Lo cierto es que no se equivocó. En apenas un año, Myers estaba considerado como el complemento perfecto a la seguridad de Samper. Hizo algunos "trabajillos de limpieza" que le labraron una reputación que el magnate necesitaba para que todo su tinglado empresarial siguiera funcionando sin contratiempos. Abogados curiosos, pequeños empresarios reacios a unirse a Samper, detectives atrevidos, políticos intachables, jueces incorruptibles, empleados díscolos, amantes vengativas, esos y otros más eran la clientela habitual de Myers. Una visita suya y la persona solía cambiar de parecer. Solía acompañarle en sus desafueros Robert porque también sabía que Myers descarrilaba por no dosificar su vehemencia. La violencia extrema afloraba en su recomendado al más mínimo contratiempo. Un simple gesto de la victima podía desencadenar la cólera incontrolable de Myers y eso, en algunos casos, no era lo más conveniente. Robert evitaba ese exceso con su presencia. Amedrentar sí, pero llegar a la sangre no, si no era estrictamente necesario.

Juntos llegaron a ser como hermanos, como el hijo que nunca tuvo para Robert, hasta el punto que compartían apartamento en el barrio céntrico de Madrid. Se doblaban la edad pero eso nunca fue un escollo. Robert estaba divorciado desde hacía tiempo y Myers carecía de afecto y familia, por lo que no fue muy complicado que compartieran gastos y morada. Vivian en concordancia y las putas, juergas y despilfarros las disfrutaban como siameses.

Por eso Robert tenía el estómago revuelto aquella mañana. Samper quería colgarle a su hijo postizo, a su hermano, toda la basura de los últimos días y eso le revolvía las tripas y le tocaba su endurecido corazón. Tenía que encargarse él, lo sabía, sí, pero era un trago duro, amargo, y al tiempo irrefutable. El chico se lo había buscado, tenía que reconocerlo. Se ponía demasiado nervioso, no controlaba. Le gustaba hacer sufrir, matar, actuar por su cuenta. Pero le apreciaba tanto.

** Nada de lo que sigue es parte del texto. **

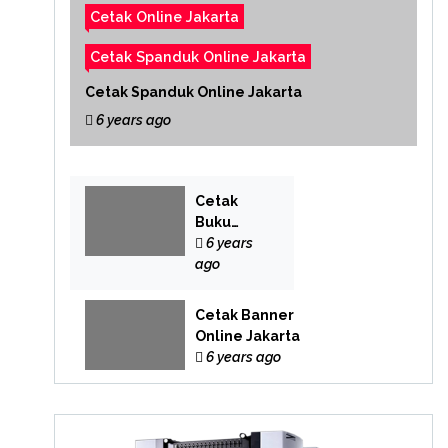
Cetak Online Jakarta
Cetak Spanduk Online Jakarta
Cetak Spanduk Online Jakarta
6 years ago
Cetak
Buku
Yasin
6 years
Online
ago
Cetak Banner
Online Jakarta
6 years ago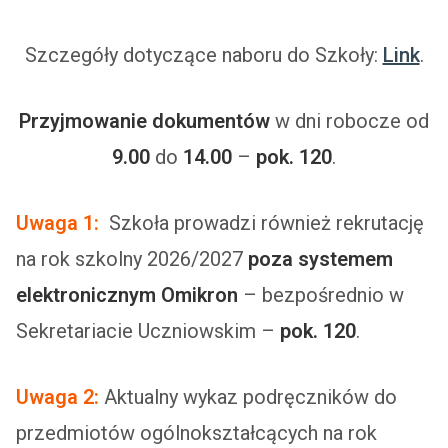
Szczegóły dotyczące naboru do Szkoły:
Link
.
Przyjmowanie dokumentów
w dni robocze od
9.00
do
14.00
–
pok. 120
.
Uwaga 1:
Szkoła prowadzi również rekrutację
na rok szkolny 2026/2027
poza systemem
elektronicznym Omikron
– bezpośrednio w
Sekretariacie Uczniowskim –
pok. 120
.
Uwaga 2:
Aktualny wykaz podręczników do
przedmiotów ogólnokształcących na rok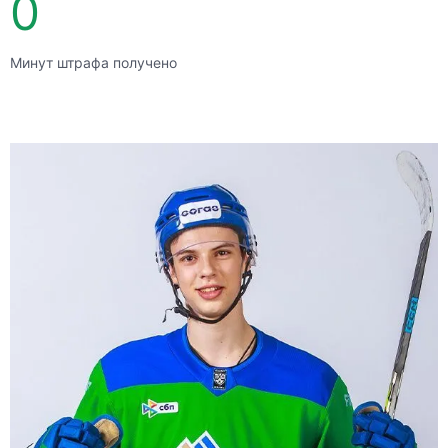
0
Минут штрафа получено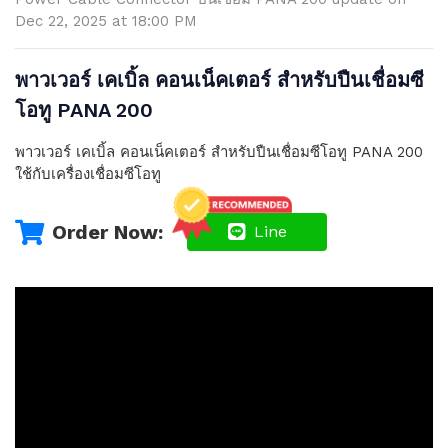
Dec 22, 2025 at 18:00 PM
พาวเวอร์ เคเบิ้ล คอนเน็คเตอร์ สำหรับปืนเชื่อมซี
โอทู PANA 200
พาวเวอร์ เคเบิ้ล คอนเน็คเตอร์ สำหรับปืนเชื่อมซีโอทู PANA 200
ใช้กับเครื่องเชื่อมซีโอทู
Order Now:
Line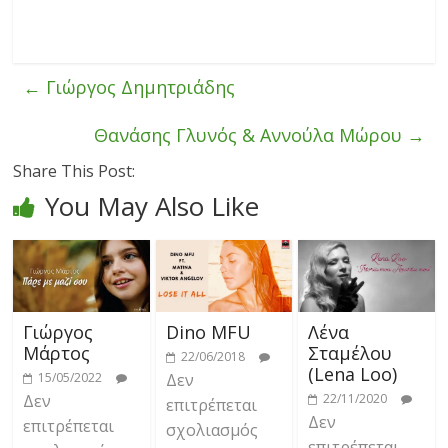
←
Γιώργος Δημητριάδης
Θανάσης Γλυνός & Αννούλα Μώρου
→
Share This Post:
You May Also Like
Γιώργος
Dino MFU
Λένα
Μάρτος
Σταμέλου
22/06/2018
(Lena Loo)
15/05/2022
Δεν
Δεν
22/11/2020
επιτρέπεται
Δεν
επιτρέπεται
σχολιασμός
επιτρέπεται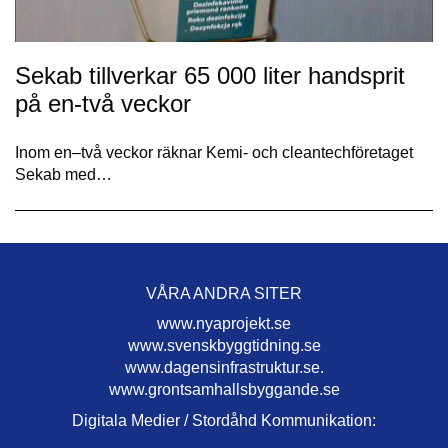
Sekab tillverkar 65 000 liter handsprit
på en-två veckor
Inom en–två veckor räknar Kemi- och cleantechföretaget
Sekab med…
VÅRA ANDRA SITER
www.nyaprojekt.se
www.svenskbyggtidning.se
www.dagensinfrastruktur.se.
www.grontsamhallsbyggande.se
Digitala Medier / Stordåhd Kommunikation: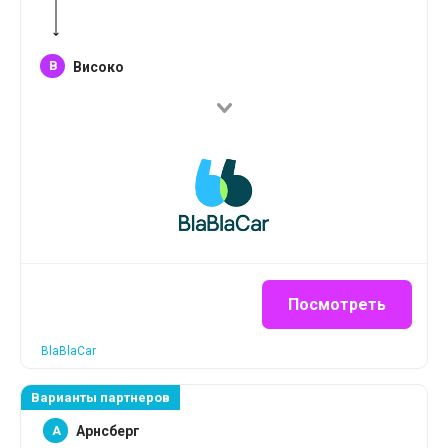
B
Високо
Посмотреть
BlaBlaCar
Варианты партнеров
A
Арнсберг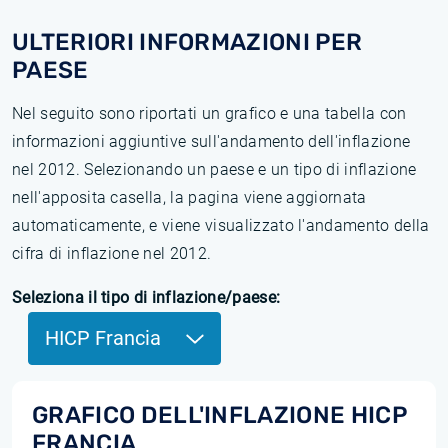
ULTERIORI INFORMAZIONI PER
PAESE
Nel seguito sono riportati un grafico e una tabella con
informazioni aggiuntive sull'andamento dell'inflazione
nel 2012. Selezionando un paese e un tipo di inflazione
nell'apposita casella, la pagina viene aggiornata
automaticamente, e viene visualizzato l'andamento della
cifra di inflazione nel 2012.
Seleziona il tipo di inflazione/paese:
HICP Francia
GRAFICO DELL'INFLAZIONE HICP
FRANCIA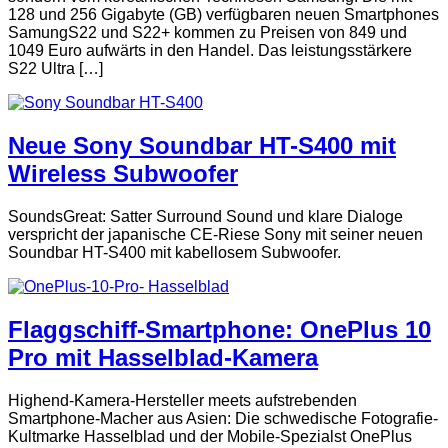
128 und 256 Gigabyte (GB) verfügbaren neuen Smartphones
SamungS22 und S22+ kommen zu Preisen von 849 und
1049 Euro aufwärts in den Handel. Das leistungsstärkere
S22 Ultra […]
Neue Sony Soundbar HT-S400 mit
Wireless Subwoofer
SoundsGreat: Satter Surround Sound und klare Dialoge
verspricht der japanische CE-Riese Sony mit seiner neuen
Soundbar HT-S400 mit kabellosem Subwoofer.
Flaggschiff-Smartphone: OnePlus 10
Pro mit Hasselblad-Kamera
Highend-Kamera-Hersteller meets aufstrebenden
Smartphone-Macher aus Asien: Die schwedische Fotografie-
Kultmarke Hasselblad und der Mobile-Spezialst OnePlus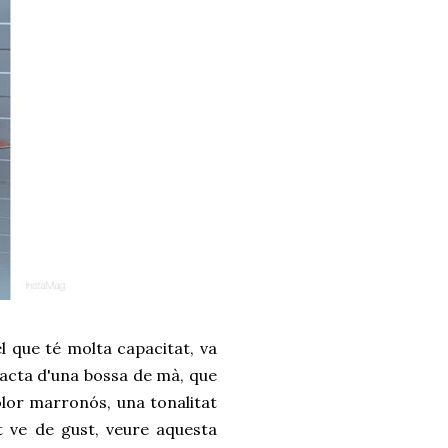
 que té molta capacitat, va
tracta d'una bossa de mà, que
lor marronós, una tonalitat
t ve de gust, veure aquesta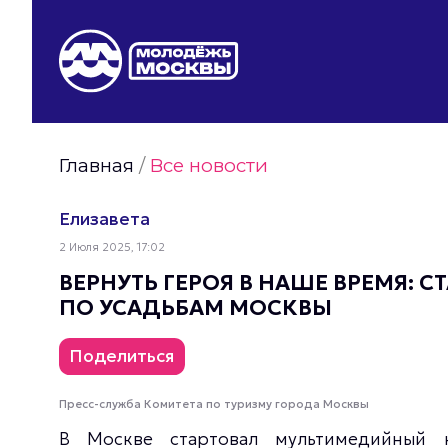
Видео Молодёжи Москвы
Молодёжь Москвы зелёная
Молодёжь Москвы активная
Главная
/
Все новости
Фото Молодёжи Москвы
Фотогалереи Молодёжи Москвы
Елизавета
Статьи Молодёжи Москвы
2 Июля 2025, 17:02
Молодёжь Москвы культурная
ВЕРНУТЬ ГЕРОЯ В НАШЕ ВРЕМЯ: 
ПО УСАДЬБАМ МОСКВЫ
Поделиться
Пресс-служба Комитета по туризму города Москвы
В Москве стартовал мультимедийный к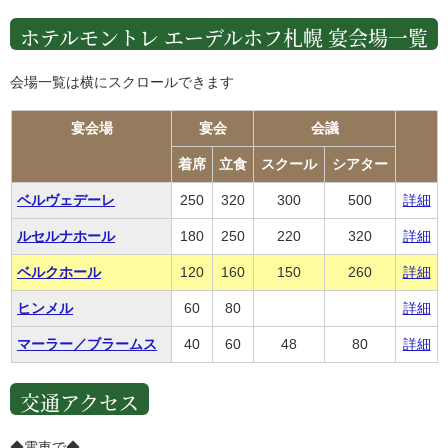
ホテルモントレ エーデルホフ札幌 宴会場一覧
会場一覧は横にスクロールできます
宴会場
宴会
会議
着席
立食
スクール
シアター
ベルヴェデーレ
250
320
300
500
詳細
ルセルナホール
180
250
220
320
詳細
ベルクホール
120
160
150
260
詳細
ヒンメル
60
80
詳細
マーラー／ブラームス
40
60
48
80
詳細
交通アクセス
◆電車で◆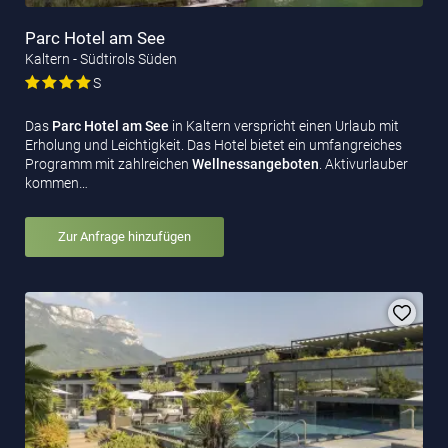
Parc Hotel am See
Kaltern - Südtirols Süden
S
Das
Parc Hotel am See
in Kaltern verspricht einen Urlaub mit
Erholung und Leichtigkeit. Das Hotel bietet ein umfangreiches
Programm mit zahlreichen
Wellnessangeboten
. Aktivurlauber
kommen…
Zur Anfrage hinzufügen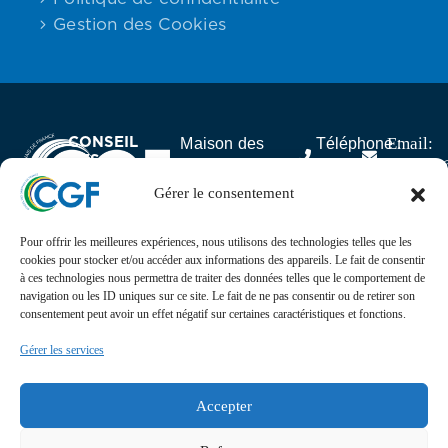
Gestion des Cookies
CONSEIL
Email:
Maison des
Téléphone :
DES
contact
Associations,
06.59.23.40.92
GABONAIS
25 rue Lantiez,
Gérer le consentement
DE FRANCE
75017 Paris
Pour offrir les meilleures expériences, nous utilisons des technologies telles que les
Actualités
cookies pour stocker et/ou accéder aux informations des appareils. Le fait de consentir
à ces technologies nous permettra de traiter des données telles que le comportement de
navigation ou les ID uniques sur ce site. Le fait de ne pas consentir ou de retirer son
Suivez l’actualité, l’agenda, les projets et les
consentement peut avoir un effet négatif sur certaines caractéristiques et fonctions.
événements du Conseil des Gabonais de France sur nos
réseaux sociaux
Gérer les services
Retrouvez-nous sur
Accepter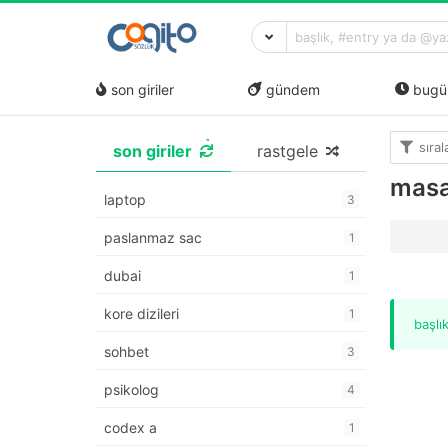
son giriler
gündem
bugü
sıra
son giriler
rastgele
masaj
laptop
3
paslanmaz sac
1
dubai
1
kore dizileri
1
başlı
sohbet
3
psikolog
4
codex a
1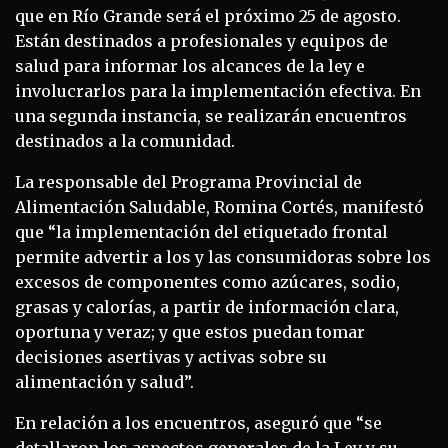
que en Río Grande será el próximo 25 de agosto.
Están destinados a profesionales y equipos de
salud para informar los alcances de la ley e
involucrarlos para la implementación efectiva. En
una segunda instancia, se realizarán encuentros
destinados a la comunidad.
La responsable del Programa Provincial de
Alimentación Saludable, Romina Cortés, manifestó
que “la implementación del etiquetado frontal
permite advertir a los y las consumidoras sobre los
excesos de componentes como azúcares, sodio,
grasas y calorías, a partir de información clara,
oportuna y veraz; y que estos puedan tomar
decisiones asertivas y activas sobre su
alimentación y salud”.
En relación a los encuentros, aseguró que “se
detallaron los aspectos generales de la Ley y su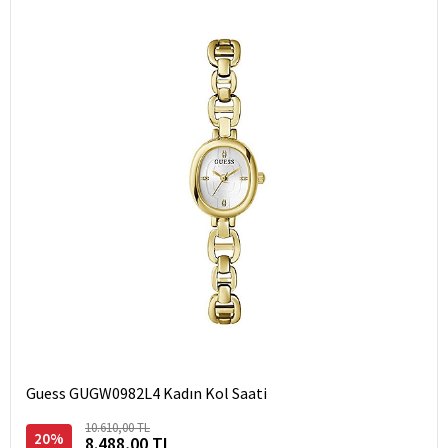
Guess GUGW0982L4 Kadın Kol Saati
10.610,00 TL
20%
8.488,00 TL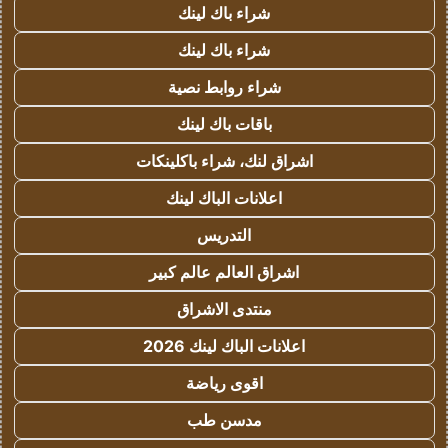
شراء باك لينك
شراء باك لينك
شراء روابط نصية
باقات باك لينك
اشراق لنك، شراء باكلينكات
اعلانات الباك لينك
التدريس
اشراق العالم عالم كبير
منتدى الاشراق
اعلانات الباك لينك 2026
اقوى رياضة
مدسن طب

Fumaba mientras se tomaba el tercer café observando desde la ventana cómo la niebla se hacía cada vez más espesa. Luego se volvió hacia la habitación y vio la cazadora de beisbol. Estaba sobre el respaldo del sillón tirada de mala manera. La cogió para enrollarla y atarla por las mangas. Apretó fuerte el nudo y la metió en una bolsa de basura. Encendió otro cigarrillo al salir por la puerta camino de los contenedores de la esquina. Al caer la bolsa dentro del contenedor de basura escuchó un sonido que no le pareció del todo desconocido, el cuerpo de un cadáver dentro de una bolsa. Maldiciendo a la niebla, al despertar de la mañana, regresó a la casa.